=== READING PASSAGE ===

--- BEGIN ---

"syntax error near unexpected token `do'" in Bash script

Question

I'm writing a Bash script. When I run it, I get a syntax error I don't understand.

Here my script:

#!/bin/bash
i=1
while [ $i -le "6" ]
 do
 j=1
 i=`expr $i +1`
 echo \
 while [ $j -le "$i" ]
   do
   echo $i
   j=`expr $j+1`
 done
done
echo \enter code here

Here the error:

./test.sh: line 9: syntax error near unexpected token `do'
./test.sh: line 9: `do'

What am I doing wrong?

Answer 1

The first thing if to remove the backslash from line 8, since it's an escape character (and it would escape the newline after it). In the final line, the backslash doesn't have that impact because it's followed by an e.

Also, in the expr expression, you need to surround the + sign with spaces. I also show a second way to increment j.

#!/bin/bash
i=1
while [ $i -le "6" ]
 do
 j=1
 ((i++))
 echo something-else
 while [ $j -le "$i" ]
   do
   echo $i
   ((j++))
 done
done

Output:

$ ./so_test.sh
something-else
2
2
something-else
3
3
3
something-else
4
4
4
4
something-else
5
5
5
5
5
something-else
6
6
6
6
6
6
something-else
7
7
7
7
7
7
7

--- END ---

=== EXTRACTED ENTRIES ===
--- BEGIN ---

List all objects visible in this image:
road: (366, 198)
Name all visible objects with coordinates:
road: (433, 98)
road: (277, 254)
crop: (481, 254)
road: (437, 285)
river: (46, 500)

--- END ---

=== SET TASK ===
Can you reproduce the Bash syntax-error thread between "The first thing" and "followed by an e.", inclusive, renaming "backslash" to "reverse solidus" each time it appears?

=== TASK SOLUTION ===
The first thing if to remove the reverse solidus from line 8, since it's an escape character (and it would escape the newline after it). In the final line, the reverse solidus doesn't have that impact because it's followed by an e.